Extract the full passage on agents and metainformation in resource transponders below, reproducing every word and line unchanged.

▶ _DOCUMENT EXCERPT_:
***

The agent layer of a given resource contains an executable program which is responsible for reading the metainformation attached to the resource and using that information to update a RLS. It is also responsible for updating the metainformation where necessary and for running any indexing programs required by the RLS it is attempting to update.
When the tools required to build agents are constructed and deployed, the author expects the agents to begin mediating access to the resource, particularly for agents attached to resources which are not currently considered active processes, such as text files and digitized images. In this futuristic model, someone wishing to read a given document would have to first negotiate access to the data with the agent; the agent would then be responsible for delivering the data to the client. However, it is expected that this type of agent will not be widely deployed for some time.
Different ways of implementing agents are discussed in section 4.2.
4. Models for implementations of resource transponders
4.1. Models for implementations of the metainformation layer
The metainformation layer can be impelemented in a number of ways, depending on the resource with which it is associated. For an 'active' resource, such as an on-line catalog or a mail-based service, the metainformation can be stored in a file with a well- known name in the software distribution. Alternatively, the metainformation could be stored as a record in the data which the resource serves. For a text document, the metainformation could be stored as the first or last N bytes of the document (which would break a number of editors and file display techniques, but would guarantee that the metainformation is moved with the resource), or perhaps as a file with a logically associated name (paper2.meta associated with paper2.txt, for example). The problem with this second approach is that the user must know that they have to move the metainformation with the file itself, or things will start breaking. If an agent is explicitly attached to the resource, the agent could contain the metainformation internally.
In any case, the resource transponder system must be able to guarantee that the metainformation is moved when the resource is moved.
4.2 Models for implementations of the agents
The agent layer can also be implemented in a number of ways, depending on such things as system loads, desired sizes of resources, multitasking capabilities, etc.

***

▶ _PROVIDED MATERIAL_:
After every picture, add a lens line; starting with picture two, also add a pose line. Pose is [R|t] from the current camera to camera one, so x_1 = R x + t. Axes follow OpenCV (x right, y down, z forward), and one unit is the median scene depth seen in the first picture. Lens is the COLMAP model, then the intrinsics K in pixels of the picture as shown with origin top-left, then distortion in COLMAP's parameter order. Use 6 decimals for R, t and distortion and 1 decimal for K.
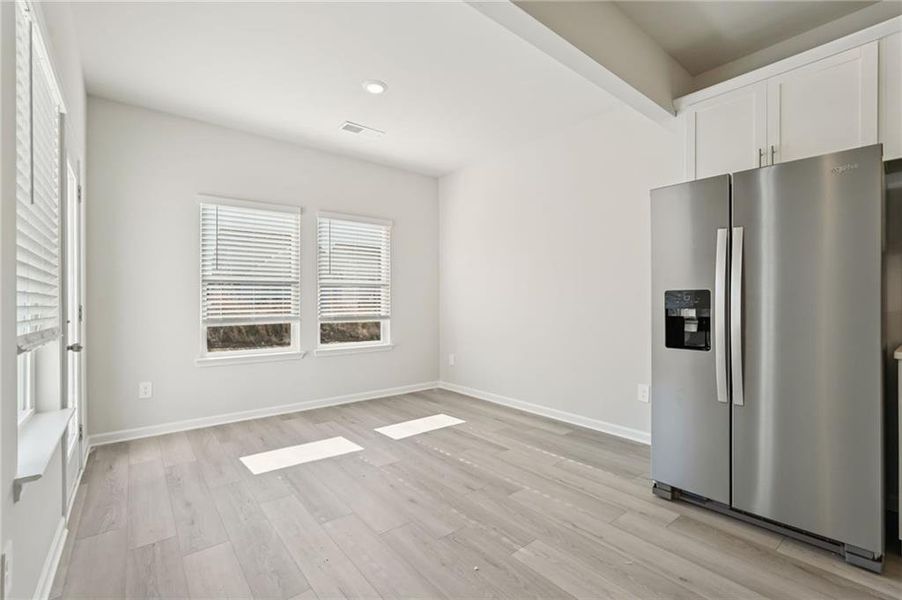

***

▶ _TASK SOLUTION_:
The agent layer of a given resource contains an executable program which is responsible for reading the metainformation attached to the resource and using that information to update a RLS. It is also responsible for updating the metainformation where necessary and for running any indexing programs required by the RLS it is attempting to update.
When the tools required to build agents are constructed and deployed, the author expects the agents to begin mediating access to the resource, particularly for agents attached to resources which are not currently considered active processes, such as text files and digitized images. In this futuristic model, someone wishing to read a given document would have to first negotiate access to the data with the agent; the agent would then be responsible for delivering the data to the client. However, it is expected that this type of agent will not be widely deployed for some time.
Different ways of implementing agents are discussed in section 4.2.
4. Models for implementations of resource transponders
4.1. Models for implementations of the metainformation layer
The metainformation layer can be impelemented in a number of ways, depending on the resource with which it is associated. For an 'active' resource, such as an on-line catalog or a mail-based service, the metainformation can be stored in a file with a well- known name in the software distribution. Alternatively, the metainformation could be stored as a record in the data which the resource serves. For a text document, the metainformation could be stored as the first or last N bytes of the document (which would break a number of editors and file display techniques, but would guarantee that the metainformation is moved with the resource), or perhaps as a file with a logically associated name (paper2.meta associated with paper2.txt, for example). The problem with this second approach is that the user must know that they have to move the metainformation with the file itself, or things will start breaking. If an agent is explicitly attached to the resource, the agent could contain the metainformation internally.
In any case, the resource transponder system must be able to guarantee that the metainformation is moved when the resource is moved.
4.2 Models for implementations of the agents
The agent layer can also be implemented in a number of ways, depending on such things as system loads, desired sizes of resources, multitasking capabilities, etc.